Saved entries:

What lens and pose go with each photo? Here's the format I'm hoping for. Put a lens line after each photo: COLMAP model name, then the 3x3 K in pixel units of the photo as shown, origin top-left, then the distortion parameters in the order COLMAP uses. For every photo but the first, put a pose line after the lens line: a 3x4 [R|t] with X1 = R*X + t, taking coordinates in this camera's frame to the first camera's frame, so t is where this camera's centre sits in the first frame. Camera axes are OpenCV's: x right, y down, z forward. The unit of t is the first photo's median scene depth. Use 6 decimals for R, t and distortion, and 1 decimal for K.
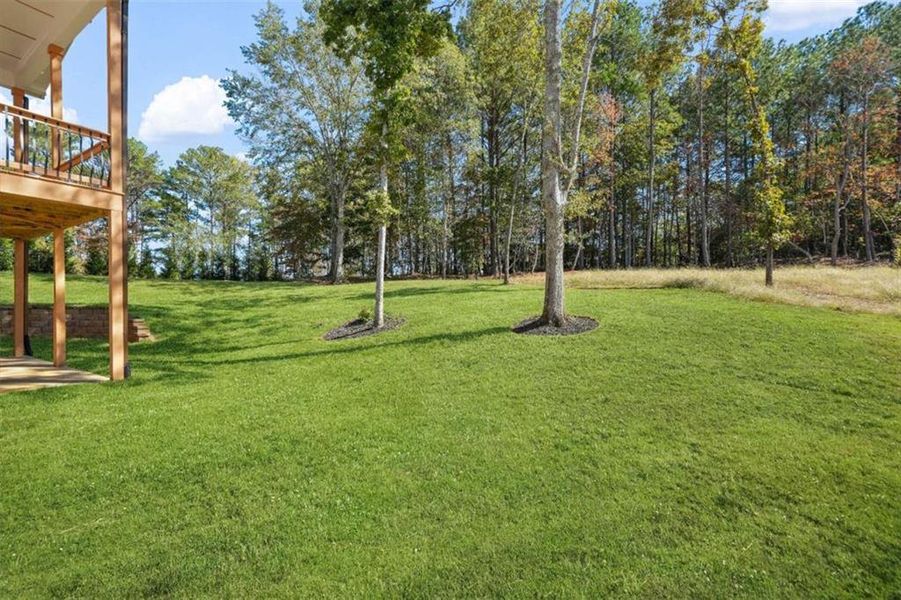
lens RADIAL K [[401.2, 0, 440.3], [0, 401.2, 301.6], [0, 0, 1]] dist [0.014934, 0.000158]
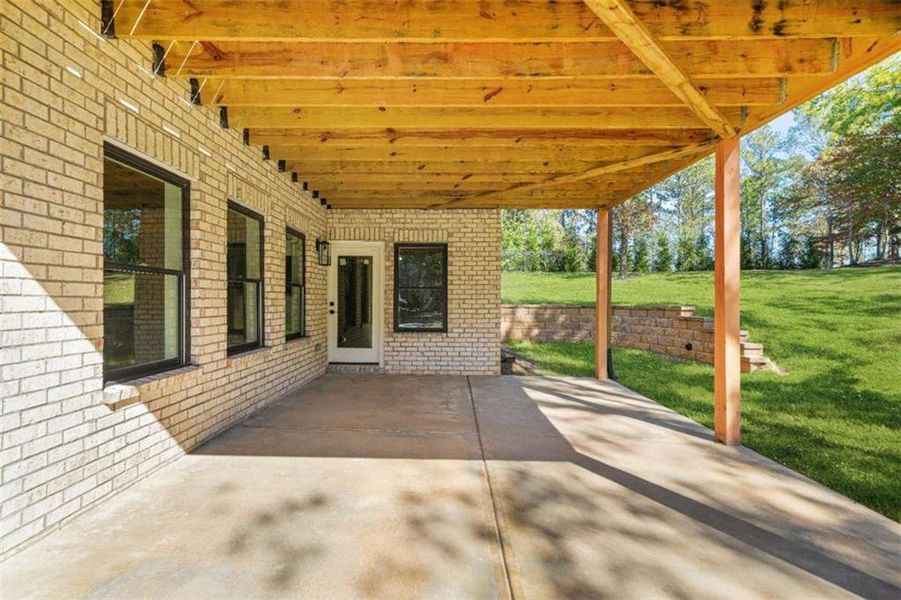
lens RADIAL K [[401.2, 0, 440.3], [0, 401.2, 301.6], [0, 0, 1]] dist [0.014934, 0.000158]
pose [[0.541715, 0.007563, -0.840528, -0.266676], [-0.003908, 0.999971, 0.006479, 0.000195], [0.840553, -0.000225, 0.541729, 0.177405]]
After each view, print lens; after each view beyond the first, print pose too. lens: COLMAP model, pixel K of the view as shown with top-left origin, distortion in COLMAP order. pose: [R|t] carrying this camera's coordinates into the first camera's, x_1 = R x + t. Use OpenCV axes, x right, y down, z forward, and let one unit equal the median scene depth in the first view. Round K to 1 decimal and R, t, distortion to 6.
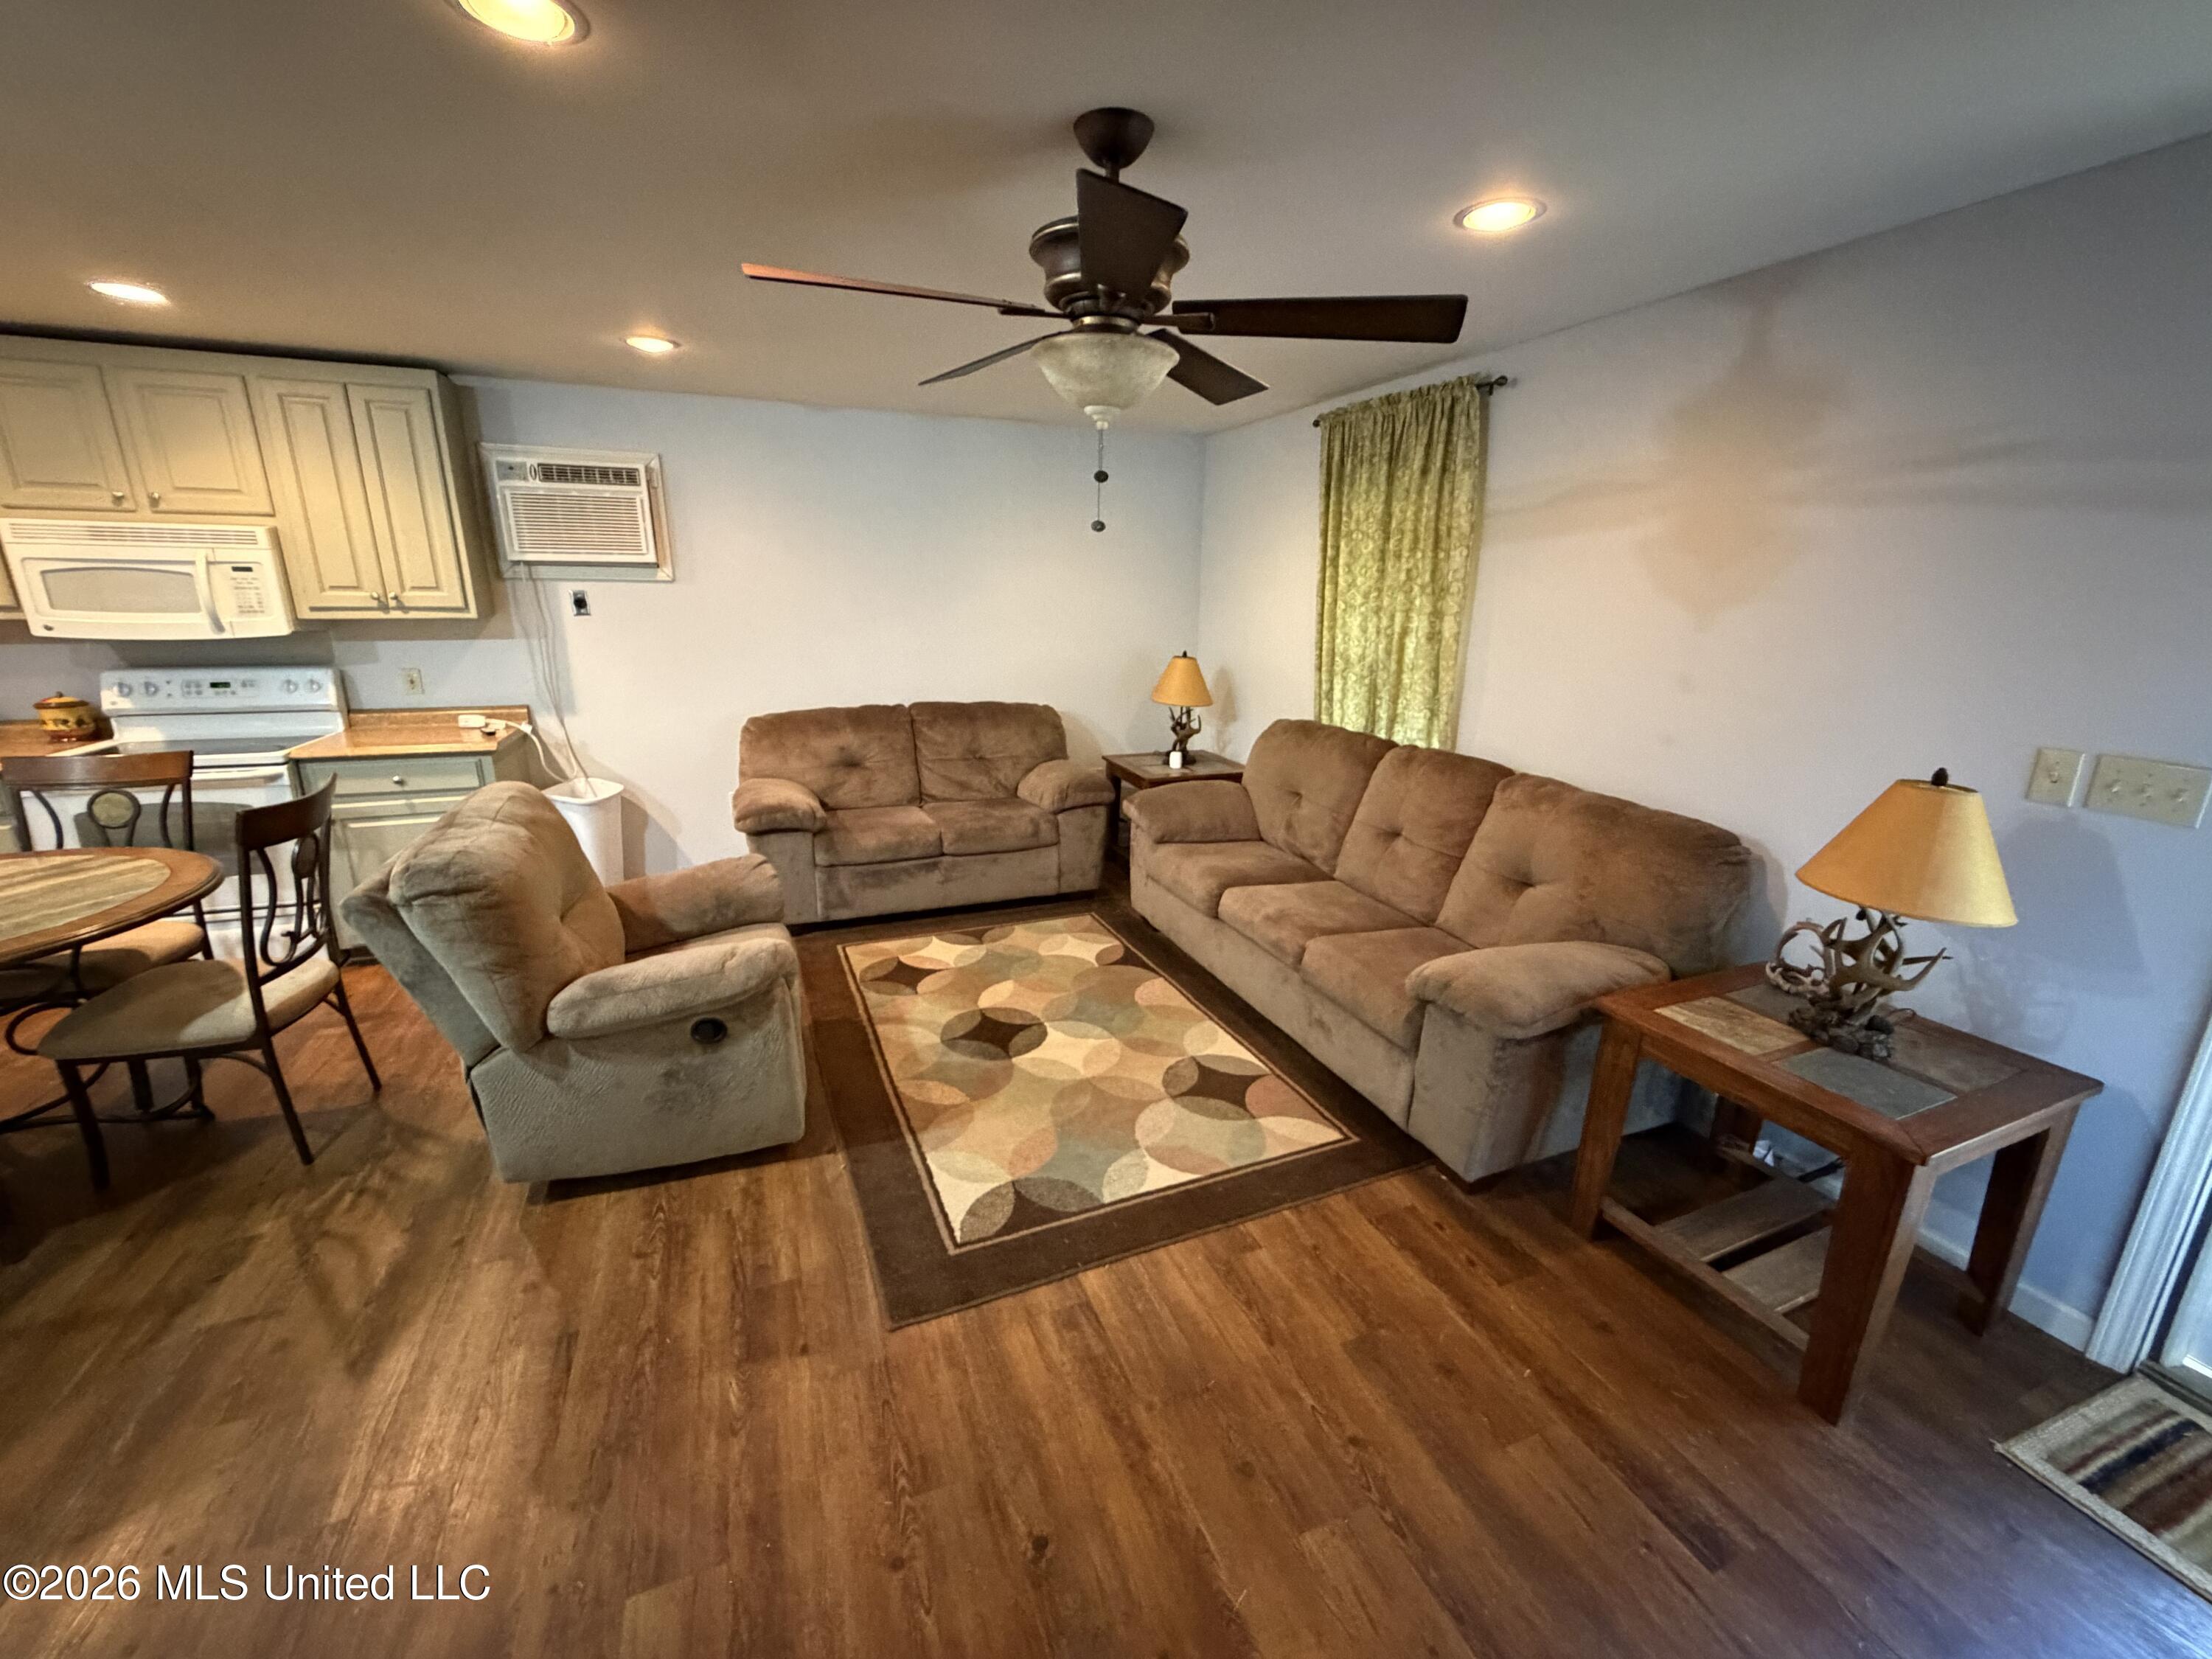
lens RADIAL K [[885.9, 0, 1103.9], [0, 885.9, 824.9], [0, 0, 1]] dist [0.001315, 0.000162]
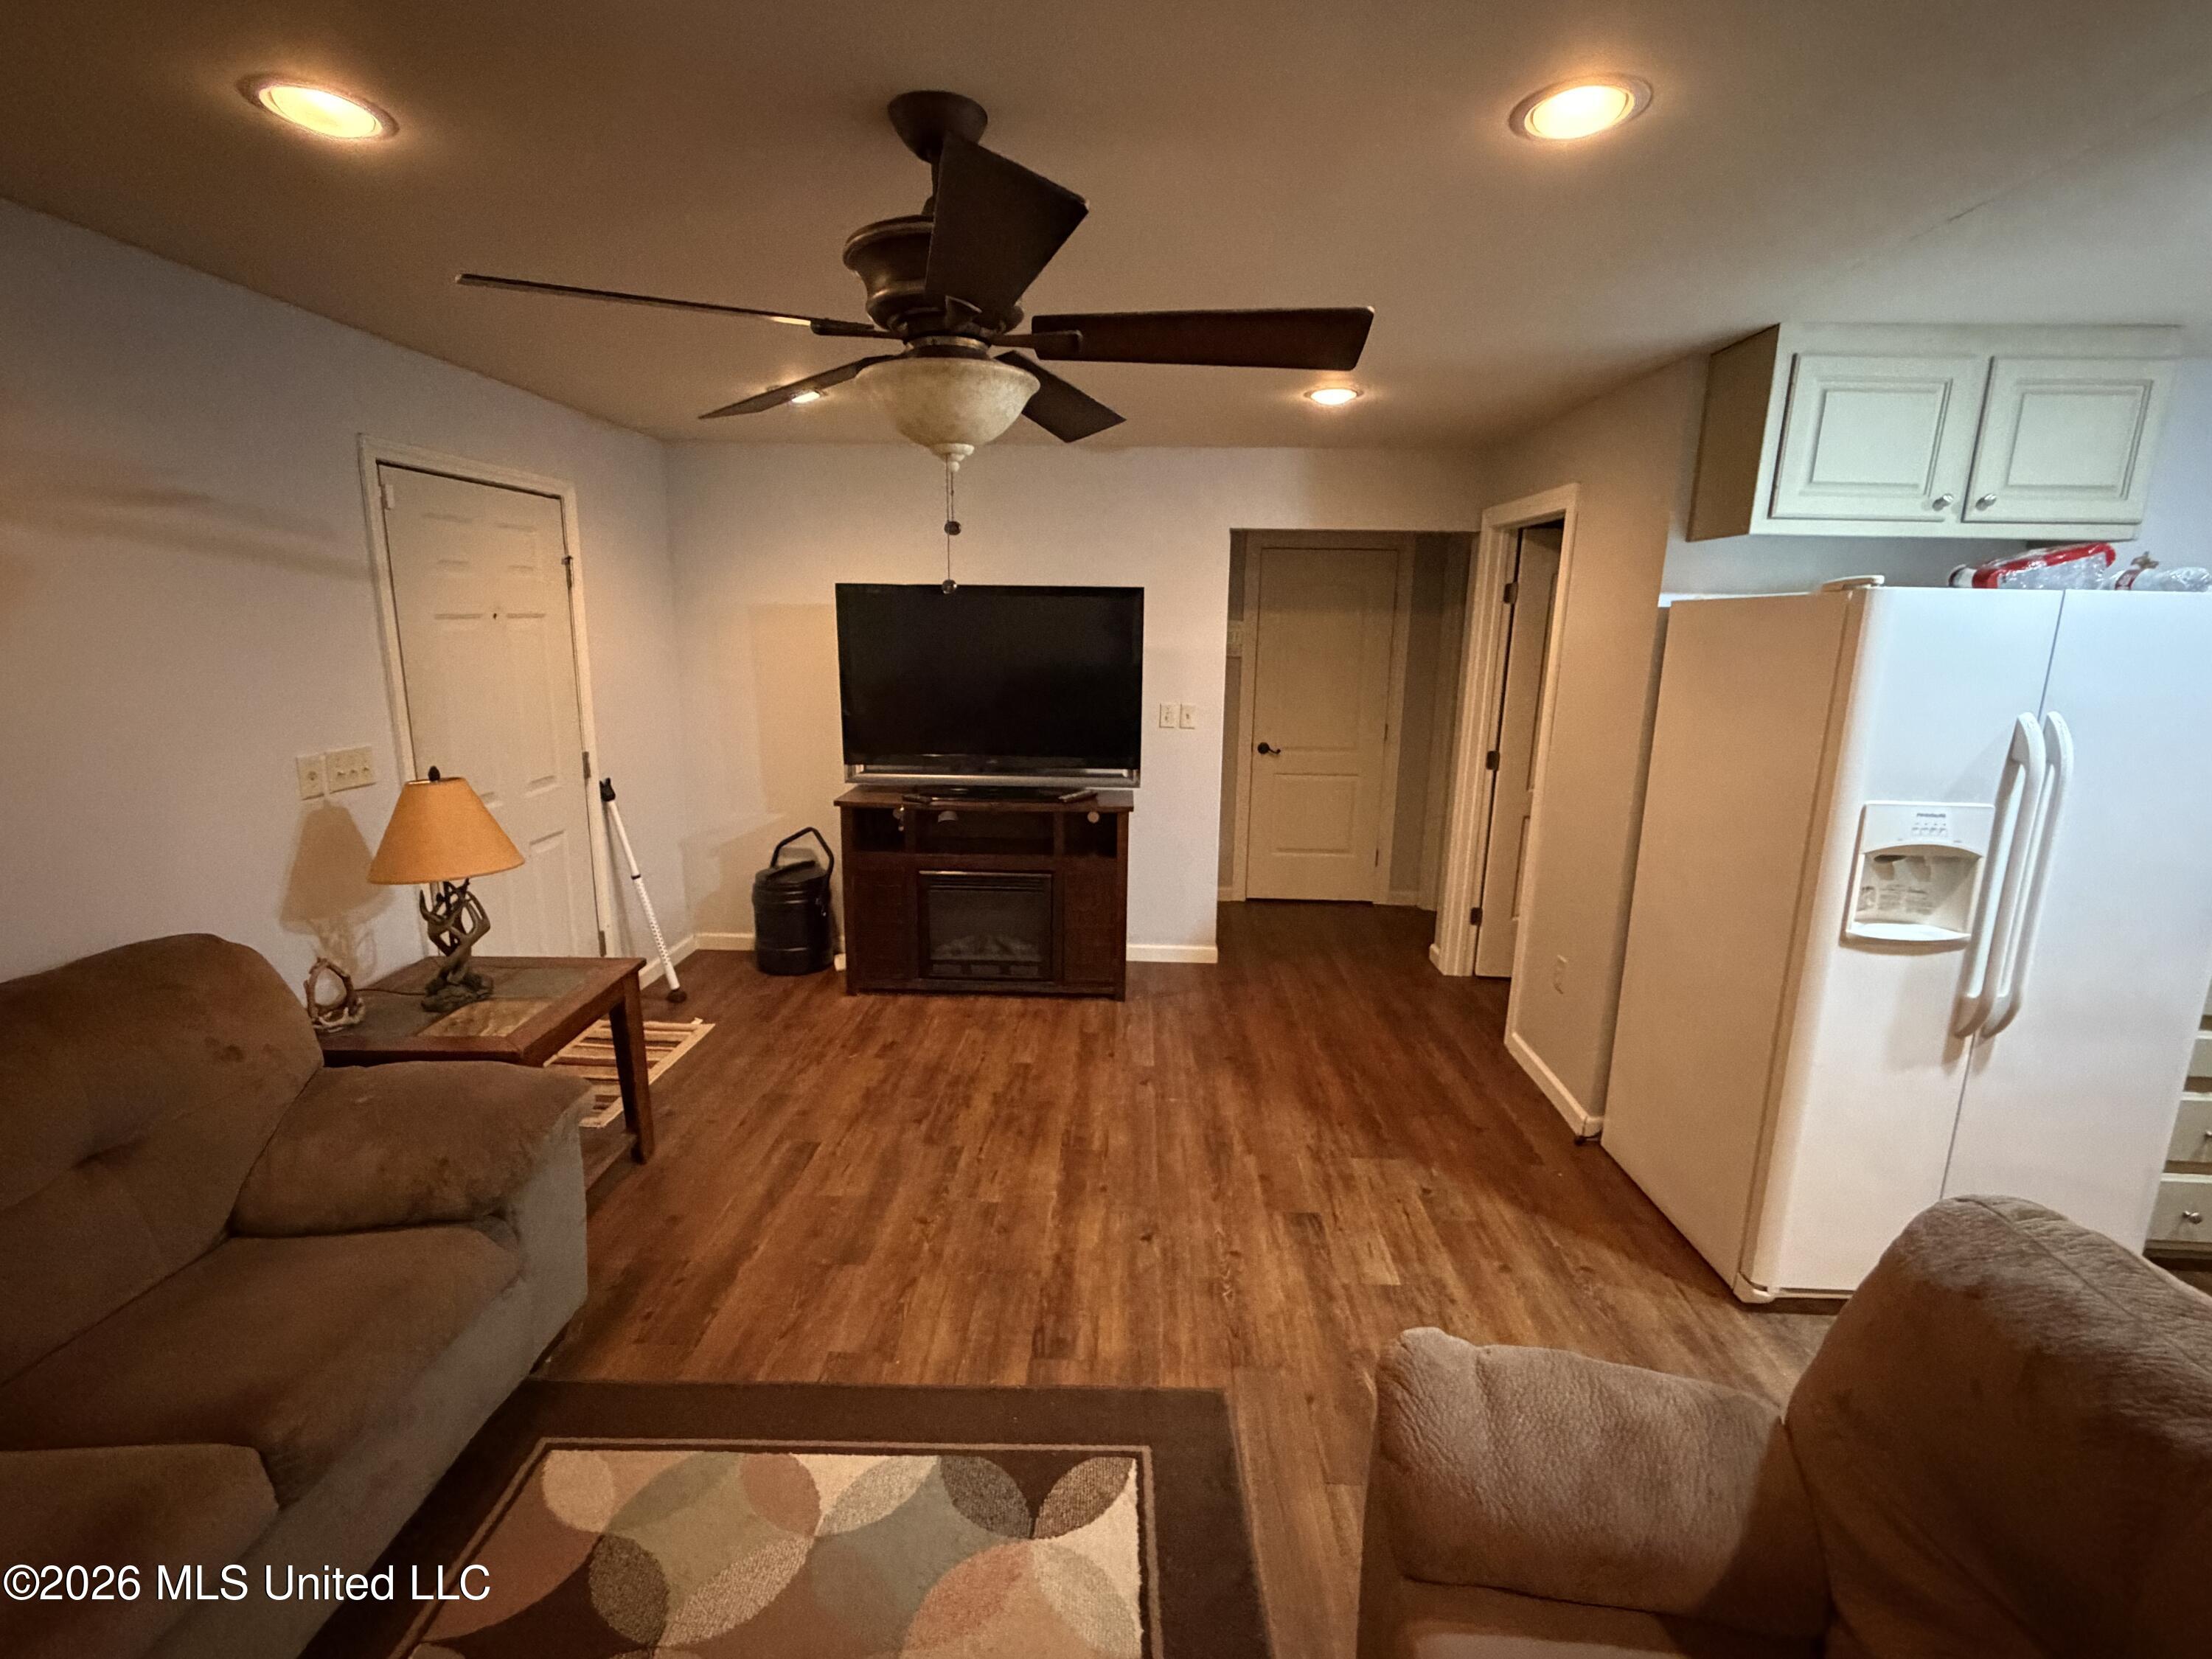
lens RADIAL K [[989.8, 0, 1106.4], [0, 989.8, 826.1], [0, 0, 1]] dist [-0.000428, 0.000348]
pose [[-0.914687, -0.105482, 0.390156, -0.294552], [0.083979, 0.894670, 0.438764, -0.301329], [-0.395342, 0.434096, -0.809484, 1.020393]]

- WHAT TO WORK ON -
Could you output all the entries above exactly as written, leaving out the pictures?

- ANSWER AREA -
What lens and pose go with each photo? Here's the format I'm hoping for. Put a lens line after each photo: COLMAP model name, then the 3x3 K in pixel units of the photo as shown, origin top-left, then the distortion parameters in the order COLMAP uses. For every photo but the first, put a pose line after the lens line: a 3x4 [R|t] with X1 = R*X + t, taking coordinates in this camera's frame to the first camera's frame, so t is where this camera's centre sits in the first frame. Camera axes are OpenCV's: x right, y down, z forward. The unit of t is the first photo's median scene depth. Use 6 decimals for R, t and distortion, and 1 decimal for K.
lens RADIAL K [[401.2, 0, 440.3], [0, 401.2, 301.6], [0, 0, 1]] dist [0.014934, 0.000158]
lens RADIAL K [[401.2, 0, 440.3], [0, 401.2, 301.6], [0, 0, 1]] dist [0.014934, 0.000158]
pose [[0.541715, 0.007563, -0.840528, -0.266676], [-0.003908, 0.999971, 0.006479, 0.000195], [0.840553, -0.000225, 0.541729, 0.177405]]
After each view, print lens; after each view beyond the first, print pose too. lens: COLMAP model, pixel K of the view as shown with top-left origin, distortion in COLMAP order. pose: [R|t] carrying this camera's coordinates into the first camera's, x_1 = R x + t. Use OpenCV axes, x right, y down, z forward, and let one unit equal the median scene depth in the first view. Round K to 1 decimal and R, t, distortion to 6.
lens RADIAL K [[885.9, 0, 1103.9], [0, 885.9, 824.9], [0, 0, 1]] dist [0.001315, 0.000162]
lens RADIAL K [[989.8, 0, 1106.4], [0, 989.8, 826.1], [0, 0, 1]] dist [-0.000428, 0.000348]
pose [[-0.914687, -0.105482, 0.390156, -0.294552], [0.083979, 0.894670, 0.438764, -0.301329], [-0.395342, 0.434096, -0.809484, 1.020393]]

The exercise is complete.